O Índice de Situação Atual (ISA) caiu de 1,4 ponto e foi a 114,9 pontos no total, chegando ao menor nível desde outubro (113,7 pontos). O Índice de Expectativas (IE) também foi para baixo, diminuindo 5,4 pontos, a 100,9 pontos no total, menor nível desde agosto (99,6 pontos), sendo puxado para baixo principalmente por produção externa prevista para os próximos três meses, que caiu 10,4 pontos e chegou a 91,4 pontos, menor índice desde julho.

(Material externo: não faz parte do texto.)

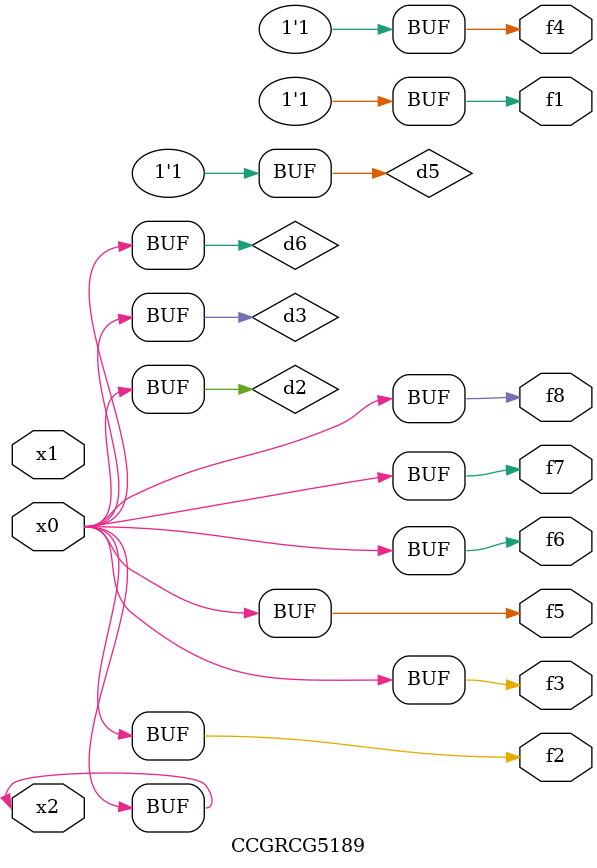
<source format=v>
module CCGRCG5189(
	input x0, x1, x2,
	output f1, f2, f3, f4, f5, f6, f7, f8
);

	wire d1, d2, d3, d4, d5, d6;

	xnor (d1, x2);
	buf (d2, x0, x2);
	and (d3, x0);
	xnor (d4, x1, x2);
	nand (d5, d1, d3);
	buf (d6, d2, d3);
	assign f1 = d5;
	assign f2 = d6;
	assign f3 = d6;
	assign f4 = d5;
	assign f5 = d6;
	assign f6 = d6;
	assign f7 = d6;
	assign f8 = d6;
endmodule

</source>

“A piora do IE decorre de menores projeções na demanda interna e externa gerando perspectivas menos otimistas em relação a produção prevista. Apesar da queda ter sido mais influenciada pelas expectativas, chama atenção a piora da situação dos negócios das empresas produtoras de bens de consumo não duráveis que, após ter atingido em dezembro o maior nível desde 2010, volta a patamar inferior ao considerado neutro (100 pontos), e menor desde julho de 2020. Tal insatisfação pode ter sido influenciada pelo período de interrupção dos benefícios emergenciais, afetando a demanda neste início do ano junto com preços mais elevados das matérias primas”, avalia Bittencourt.

O nível de estoques recuou 1,9 ponto e foi a 123,4 pontos. Cresceu a parcela das empresas que avaliam ter estoques insuficientes (de 12,9% para 13,2%), assim como a parcela das que entendem ter estoques excessivos (7,6% para 9,1%).

O Nível de Utilização da Capacidade Instalada também caiu, 0,8 ponto porcentual, e chegou a 79,1%. A edição de fevereiro da Sondagem da Indústria coletou informações de 1031 empresas entre os dias 1º e 24 do mês.